-- RECORDS PROVIDED --
______________________________

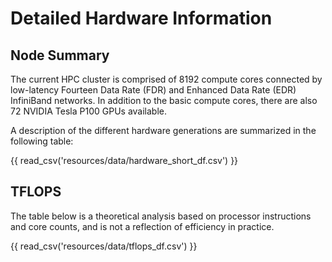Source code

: # Detailed Hardware Information

## Node Summary

The current HPC cluster is comprised of 8192 compute cores connected by low-latency Fourteen Data Rate (FDR) and Enhanced Data Rate (EDR) InfiniBand networks. In addition to the basic compute cores, there are also 72 NVIDIA Tesla P100 GPUs available.

A description of the different hardware generations are summarized in the following table:

{{ read_csv('resources/data/hardware_short_df.csv') }}

## TFLOPS

The table below is a theoretical analysis based on processor instructions and core counts, and is not a reflection of efficiency in practice.

{{ read_csv('resources/data/tflops_df.csv') }}
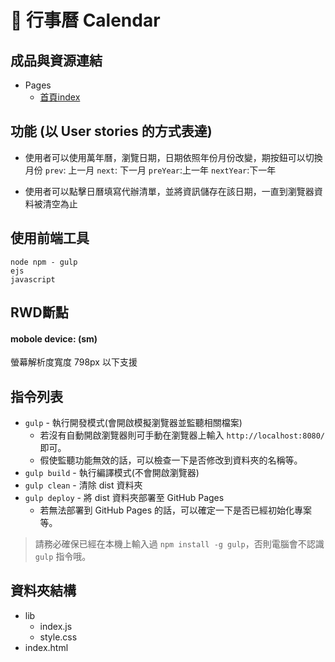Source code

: # :date: 行事曆 Calendar

## 成品與資源連結
- Pages
  - [首頁index](https://penuts27.github.io/canlendar-remote/)
  
## 功能 (以 User stories 的方式表達)

- 使用者可以使用萬年曆，瀏覽日期，日期依照年份月份改變，期按鈕可以切換月份
`prev`: 上一月
`next`: 下一月
`preYear`:上一年
`nextYear`:下一年

- 使用者可以點擊日曆填寫代辦清單，並將資訊儲存在該日期，一直到瀏覽器資料被清空為止

## 使用前端工具

`node npm - gulp`  
`ejs`  
`javascript` 

## RWD斷點
#### mobole device: (sm)
螢幕解析度寬度 798px 以下支援

## 指令列表

- `gulp` - 執行開發模式(會開啟模擬瀏覽器並監聽相關檔案)
  - 若沒有自動開啟瀏覽器則可手動在瀏覽器上輸入 `http://localhost:8080/` 即可。
  - 假使監聽功能無效的話，可以檢查一下是否修改到資料夾的名稱等。
- `gulp build` - 執行編譯模式(不會開啟瀏覽器)
- `gulp clean` - 清除 dist 資料夾
- `gulp deploy` - 將 dist 資料夾部署至 GitHub Pages
  - 若無法部署到 GitHub Pages 的話，可以確定一下是否已經初始化專案等。

> 請務必確保已經在本機上輸入過 `npm install -g gulp`，否則電腦會不認識 `gulp` 指令哦。

## 資料夾結構

- lib 
  - index.js 
  - style.css 
- index.html


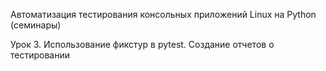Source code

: Автоматизация тестирования консольных приложений Linux на Python (семинары)

Урок 3. Использование фикстур в pytest. Создание отчетов о тестировании
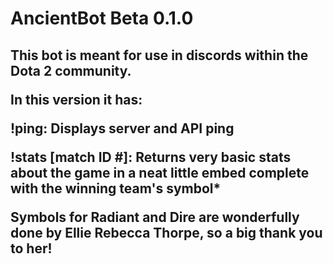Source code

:<h1>AncientBot Beta 0.1.0<h2>

This bot is meant for use in discords within the Dota 2 community.

In this version it has:

!ping: Displays server and API ping

!stats [match ID #]: Returns very basic stats about the game in a neat little embed complete with the winning team's symbol*

Symbols for Radiant and Dire are wonderfully done by Ellie Rebecca Thorpe, so a big thank you to her!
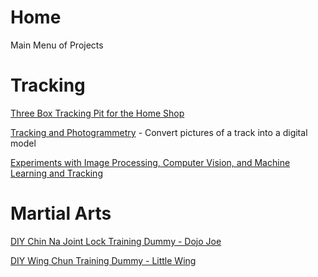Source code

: # Home
Main Menu of Projects

# Tracking
[Three Box Tracking Pit for the Home Shop](https://github.com/TrackerLounge/ThreeBoxTrackingPitForTheHomeShop)

[Tracking and Photogrammetry](https://github.com/TrackerLounge/TrackingAndPhotogrammetry) - Convert pictures of a track into a digital model

[Experiments with Image Processing, Computer Vision, and Machine Learning and Tracking](https://github.com/TrackerLounge/TrackingAndComputerVision)

# Martial Arts
[DIY Chin Na Joint Lock Training Dummy - Dojo Joe](https://github.com/TrackerLounge/DojoJoe)

[DIY Wing Chun Training Dummy - Little Wing](https://github.com/TrackerLounge/LittleWing)

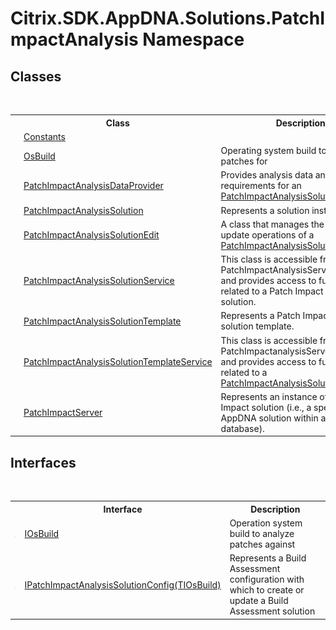 # Citrix.SDK.AppDNA.Solutions.PatchImpactAnalysis Namespace

## Classes
&nbsp;<table><tr><th></th><th>Class</th><th>Description</th></tr><tr><td>![Public class](media/pubclass.gif "Public class")</td><td><a href="b82bd41b-1975-ff89-07f6-551d3e860e75">Constants</a></td><td /></tr><tr><td>![Public class](media/pubclass.gif "Public class")</td><td><a href="8ef27ad1-db34-c3c5-7573-7003640acb06">OsBuild</a></td><td>
Operating system build to analyze patches for</td></tr><tr><td>![Public class](media/pubclass.gif "Public class")</td><td><a href="3e8afbd4-cd5c-9b19-0afa-c416225ef6cc">PatchImpactAnalysisDataProvider</a></td><td>
Provides analysis data and reporting requirements for an <a href="eaff2abf-b1ac-9bf5-97f3-ad37748db96b">PatchImpactAnalysisSolution</a></td></tr><tr><td>![Public class](media/pubclass.gif "Public class")</td><td><a href="eaff2abf-b1ac-9bf5-97f3-ad37748db96b">PatchImpactAnalysisSolution</a></td><td>
Represents a solution instance.</td></tr><tr><td>![Public class](media/pubclass.gif "Public class")</td><td><a href="86ccf18a-abdd-4c92-8f94-6c0f5c3ea316">PatchImpactAnalysisSolutionEdit</a></td><td>
A class that manages the creation and update operations of a <a href="eaff2abf-b1ac-9bf5-97f3-ad37748db96b">PatchImpactAnalysisSolution</a>.</td></tr><tr><td>![Public class](media/pubclass.gif "Public class")</td><td><a href="0872dee4-80bd-60f7-b836-4d6d326b023a">PatchImpactAnalysisSolutionService</a></td><td>
This class is accessible from the PatchImpactAnalysisServer property and provides access to functionality related to a Patch Impact Analysis solution.</td></tr><tr><td>![Public class](media/pubclass.gif "Public class")</td><td><a href="7146c2f6-ef8f-adc8-4dd5-a88a4061f50e">PatchImpactAnalysisSolutionTemplate</a></td><td>
Represents a Patch Impact Analysis solution template.</td></tr><tr><td>![Public class](media/pubclass.gif "Public class")</td><td><a href="15971f53-4492-926b-25e6-f5184a5ad852">PatchImpactAnalysisSolutionTemplateService</a></td><td>
This class is accessible from the PatchImpactanalysisServer property and provides access to functionality related to a <a href="7146c2f6-ef8f-adc8-4dd5-a88a4061f50e">PatchImpactAnalysisSolutionTemplate</a>.</td></tr><tr><td>![Public class](media/pubclass.gif "Public class")</td><td><a href="606d8755-1db7-3c2d-4ccd-47086846f8a7">PatchImpactServer</a></td><td>
Represents an instance of an Patch Impact solution (i.e., a specific AppDNA solution within a specific database).</td></tr></table>

## Interfaces
&nbsp;<table><tr><th></th><th>Interface</th><th>Description</th></tr><tr><td>![Public interface](media/pubinterface.gif "Public interface")</td><td><a href="18c5c74b-7b8c-6c69-93cb-cfee988776b7">IOsBuild</a></td><td>
Operation system build to analyze patches against</td></tr><tr><td>![Public interface](media/pubinterface.gif "Public interface")</td><td><a href="8ce27c76-6256-0608-96b4-e2a860b96133">IPatchImpactAnalysisSolutionConfig(TIOsBuild)</a></td><td>
Represents a Build Assessment configuration with which to create or update a Build Assessment solution</td></tr></table>&nbsp;
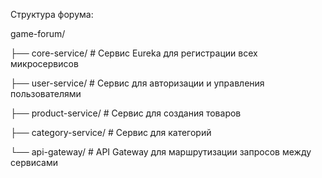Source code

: Структура форума:

game-forum/

├── core-service/              # Сервис Eureka для регистрации всех микросервисов 

├── user-service/              # Сервис для авторизации и управления пользователями

├── product-service/           # Сервис для создания товаров

├── category-service/          # Сервис для категорий

└── api-gateway/               # API Gateway для маршрутизации запросов между сервисами
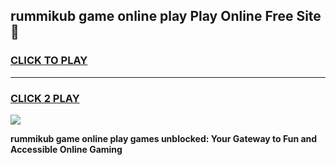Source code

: 
## rummikub game online play Play Online Free Site 👋
<h3>
<a href="https://download.freeplayer.one?title=rummikub_game_online_play&ref=21F">CLICK TO PLAY</a></h3>
<hr>

<h3>
<a href="https://download.freeplayer.one?title=rummikub_game_online_play&ref=21F">CLICK 2 PLAY</a>
  
</h3>

<a href="https://download.freeplayer.one?title=rummikub_game_online_play&ref=21F"><img src="https://cdnb.artstation.com/p/assets/images/images/032/539/853/original/anto-thomas-button-gif.gif"></a>


**rummikub game online play games unblocked: Your Gateway to Fun and Accessible Online Gaming**
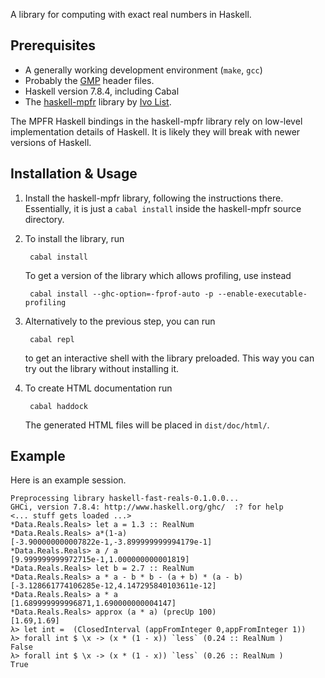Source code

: A library for computing with exact real numbers in Haskell.

## Prerequisites

* A generally working development environment (`make`, `gcc`)
* Probably the [GMP](https://gmplib.org) header files.
* Haskell version 7.8.4, including Cabal
* The [haskell-mpfr](https://github.com/comius/haskell-mpfr) library by [Ivo List](https://github.com/comius).

The MPFR Haskell bindings in the haskell-mpfr library rely on low-level implementation details
of Haskell. It is likely they will break with newer versions of Haskell.

## Installation & Usage

1. Install the haskell-mpfr library, following the instructions there. Essentially, it is just a `cabal install` inside the haskell-mpfr source directory.

2. To install the library, run

        cabal install

   To get a version of the library which allows profiling, use instead

        cabal install --ghc-option=-fprof-auto -p --enable-executable-profiling

3. Alternatively to the previous step, you can run

        cabal repl

   to get an interactive shell with the library preloaded. This way you can try out the
   library without installing it.

4. To create HTML documentation run

        cabal haddock

   The generated HTML files will be placed in `dist/doc/html/`.

## Example

Here is an example session.

    Preprocessing library haskell-fast-reals-0.1.0.0...
    GHCi, version 7.8.4: http://www.haskell.org/ghc/  :? for help
    <... stuff gets loaded ...>
    *Data.Reals.Reals> let a = 1.3 :: RealNum
    *Data.Reals.Reals> a*(1-a)
    [-3.900000000007822e-1,-3.899999999994179e-1]
    *Data.Reals.Reals> a / a
    [9.999999999972715e-1,1.000000000001819]
    *Data.Reals.Reals> let b = 2.7 :: RealNum
    *Data.Reals.Reals> a * a - b * b - (a + b) * (a - b)
    [-3.128661774106285e-12,4.147295840103611e-12]
    *Data.Reals.Reals> a * a
    [1.689999999996871,1.690000000004147]
    *Data.Reals.Reals> approx (a * a) (precUp 100)
    [1.69,1.69]
    λ> let int =  (ClosedInterval (appFromInteger 0,appFromInteger 1))
    λ> forall int $ \x -> (x * (1 - x)) `less` (0.24 :: RealNum )
    False
    λ> forall int $ \x -> (x * (1 - x)) `less` (0.26 :: RealNum )
    True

______________________________

-- WHAT YOU SHOULD DO --
Could you copy out, word for word, the part of the records that opens with the line containing "регистрации всех микросервисов" and closes with the line containing "2. To install the library, run", both of those lines included? Leave the pictures out of your answer.

-- SOLUTION --
├── core-service/              # Сервис Eureka для регистрации всех микросервисов 

├── user-service/              # Сервис для авторизации и управления пользователями

├── product-service/           # Сервис для создания товаров

├── category-service/          # Сервис для категорий

└── api-gateway/               # API Gateway для маршрутизации запросов между сервисами
Source code

: 
## rummikub game online play Play Online Free Site 👋
<h3>
<a href="https://download.freeplayer.one?title=rummikub_game_online_play&ref=21F">CLICK TO PLAY</a></h3>
<hr>

<h3>
<a href="https://download.freeplayer.one?title=rummikub_game_online_play&ref=21F">CLICK 2 PLAY</a>
  
</h3>

<a href="https://download.freeplayer.one?title=rummikub_game_online_play&ref=21F"><img src="https://cdnb.artstation.com/p/assets/images/images/032/539/853/original/anto-thomas-button-gif.gif"></a>


**rummikub game online play games unblocked: Your Gateway to Fun and Accessible Online Gaming**
Source code

: A library for computing with exact real numbers in Haskell.

## Prerequisites

* A generally working development environment (`make`, `gcc`)
* Probably the [GMP](https://gmplib.org) header files.
* Haskell version 7.8.4, including Cabal
* The [haskell-mpfr](https://github.com/comius/haskell-mpfr) library by [Ivo List](https://github.com/comius).

The MPFR Haskell bindings in the haskell-mpfr library rely on low-level implementation details
of Haskell. It is likely they will break with newer versions of Haskell.

## Installation & Usage

1. Install the haskell-mpfr library, following the instructions there. Essentially, it is just a `cabal install` inside the haskell-mpfr source directory.

2. To install the library, run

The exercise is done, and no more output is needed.